Le philosophe slovène Slavoj Zizek, star des campus américains et habitué des blagues provocatrices, va encore plus loin en estimant que seule «la violence populaire» permettra aux classes défavorisées de se faire entendre dans des démocraties libérales. Žižek publie ce mois-ci en France un recueil des «plus beaux discours de Robespierre», précédé d’une longue introduction où il se demande comment «réinventer une terreur émancipatrice». Icône de la pop-philosophie, connu d’abord pour ses analyses du cinéma hollywoodien, l’homme est pourtant le contraire d’un nostalgique. Il a combattu en son temps le «socialisme réel» dans la Yougoslavie titiste et participé aux premiers pas de la démocratie slovène.
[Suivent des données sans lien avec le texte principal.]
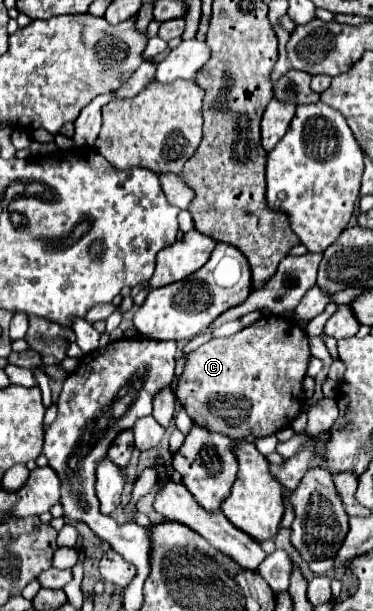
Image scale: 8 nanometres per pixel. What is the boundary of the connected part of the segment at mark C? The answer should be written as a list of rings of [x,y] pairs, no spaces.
[[[263,316],[255,324],[245,326],[241,332],[227,338],[209,340],[191,352],[187,356],[185,372],[177,382],[177,398],[193,422],[207,426],[213,432],[227,434],[229,438],[271,436],[289,426],[291,420],[301,412],[305,402],[301,378],[307,372],[309,360],[311,352],[307,334],[295,320],[287,322],[281,316]]]

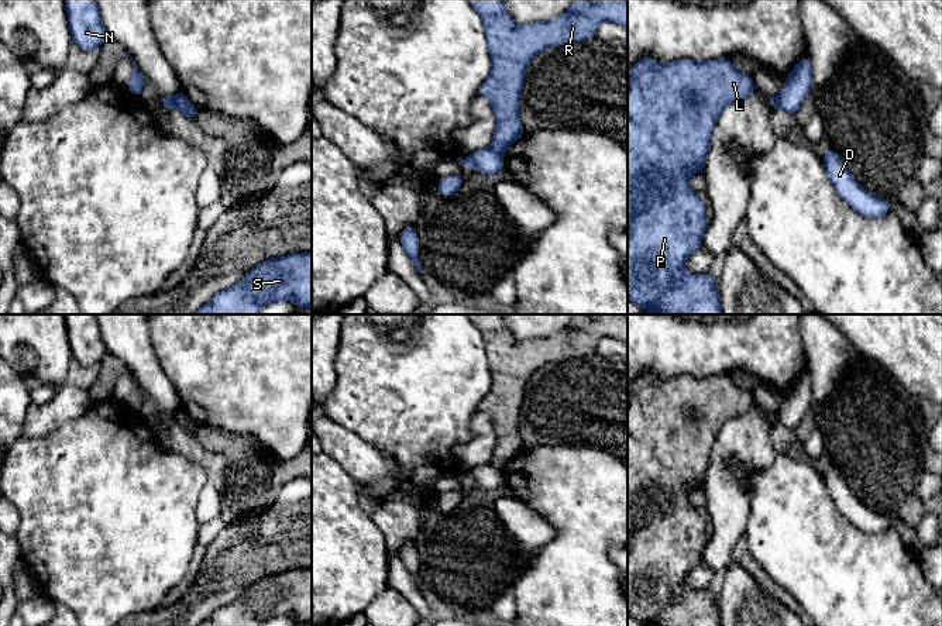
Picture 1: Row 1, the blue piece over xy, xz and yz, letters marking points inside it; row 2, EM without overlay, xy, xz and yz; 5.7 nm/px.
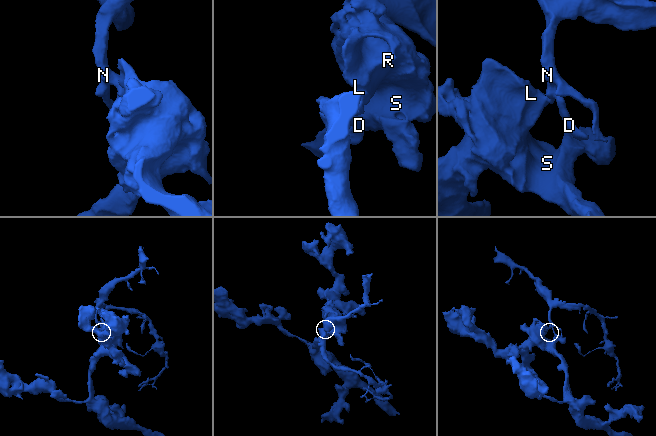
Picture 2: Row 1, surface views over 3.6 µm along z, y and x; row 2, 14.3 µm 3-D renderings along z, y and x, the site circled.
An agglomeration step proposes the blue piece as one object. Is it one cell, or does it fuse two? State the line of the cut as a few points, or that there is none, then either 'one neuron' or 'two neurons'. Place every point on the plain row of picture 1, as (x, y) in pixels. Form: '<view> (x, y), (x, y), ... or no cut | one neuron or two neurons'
xy (182, 409), (176, 422) | two neurons

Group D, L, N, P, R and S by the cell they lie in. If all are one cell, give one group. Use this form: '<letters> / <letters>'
D N / L P R S

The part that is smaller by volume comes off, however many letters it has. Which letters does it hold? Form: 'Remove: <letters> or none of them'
Remove: D, N

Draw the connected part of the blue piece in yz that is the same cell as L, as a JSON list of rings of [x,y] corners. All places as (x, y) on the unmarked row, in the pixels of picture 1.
[[[643,372],[630,385],[632,400],[628,405],[628,615],[644,626],[721,626],[718,596],[706,588],[691,591],[685,587],[685,577],[701,567],[701,557],[709,537],[705,522],[698,515],[688,499],[691,489],[701,489],[709,465],[709,455],[714,443],[723,427],[732,419],[745,416],[754,409],[752,391],[740,389],[729,374],[714,375],[709,378],[695,378],[692,375],[678,375],[664,381],[657,379],[652,372]]]

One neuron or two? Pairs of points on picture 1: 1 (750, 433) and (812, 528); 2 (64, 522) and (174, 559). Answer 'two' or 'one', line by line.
1: two
2: one

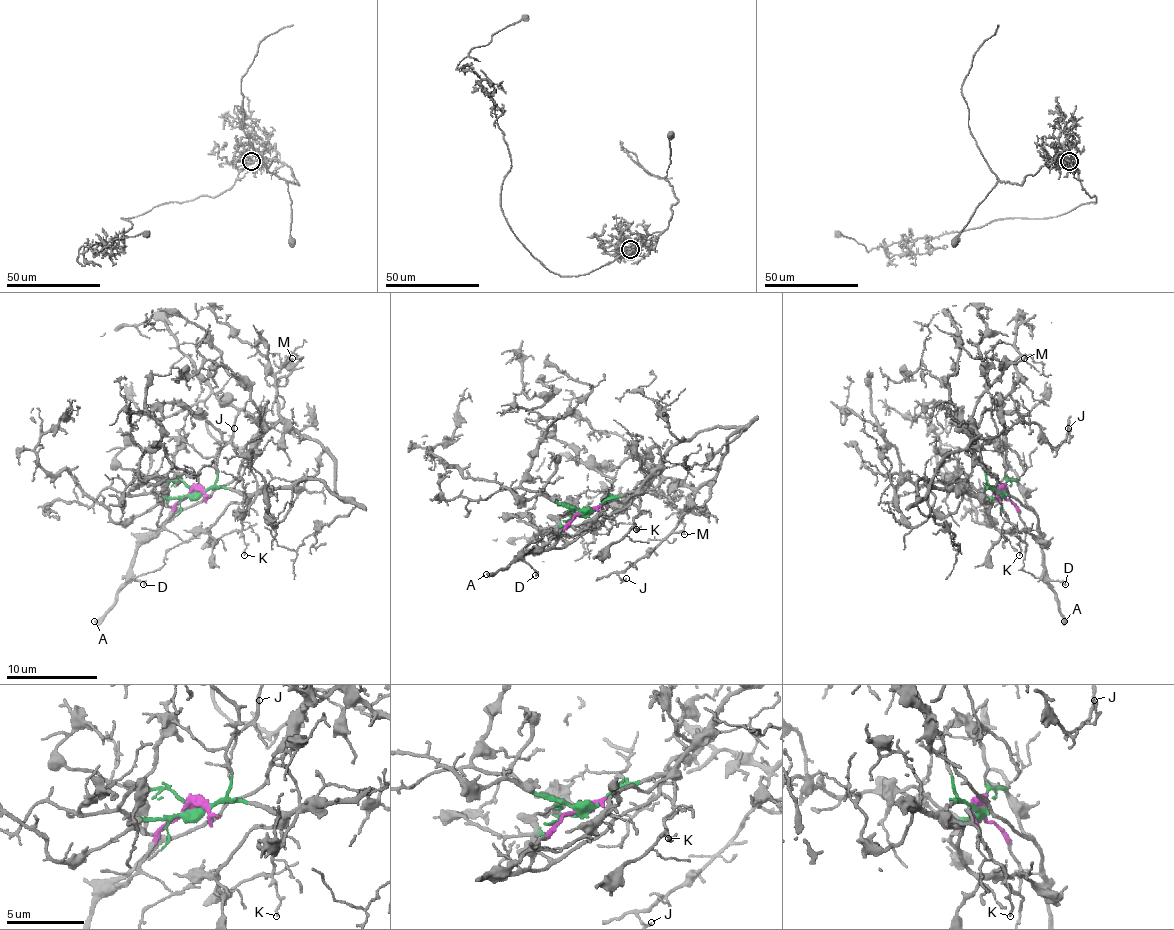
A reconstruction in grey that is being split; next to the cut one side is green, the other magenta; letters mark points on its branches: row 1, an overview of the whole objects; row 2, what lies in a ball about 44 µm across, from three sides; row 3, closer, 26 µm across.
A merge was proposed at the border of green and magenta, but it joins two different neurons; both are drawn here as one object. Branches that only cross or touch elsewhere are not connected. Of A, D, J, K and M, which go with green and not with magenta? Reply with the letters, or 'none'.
J, K, M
Sa radicalisation semble montrer que le désenchantement démocratique ne saurait se réduire à une exception française.

«Arrogance occidentale». C’est que, un peu partout sur la planète, les processus de démocratisation connaissent des ratés, d’ordres divers, qui mettent à mal la «promotion de la démocratie», pour reprendre le vocabulaire en usage à l’ONU depuis les années 90 : l’Irak et l’Afghanistan, mais aussi la Russie reprise en main par Poutine, l’Algérie ou la Palestine où les islamistes se sont vus confisquer leurs victoires gagnées par les urnes. Ou encore, la montée des populismes en Pologne, au Danemark, en Belgique. Voire une Amérique qui, pour imposer la démocratie, n’a pas hésité à transgresser les principes élémentaires du droit. De quoi nourrir pour un bon moment le débat. Car, qu’on le veuille ou non, celui-ci est ouvert. Dans le numéro de janvier de la revue Esprit, Pierre Rosanvallon pointait «une certaine arrogance occidentale et un certain aveuglement sur la nature et les problèmes de la démocratie.» En publiant les interviews de Marcel Gauchet et Slavoj Zizek, Libération verse deux pièces au dossier.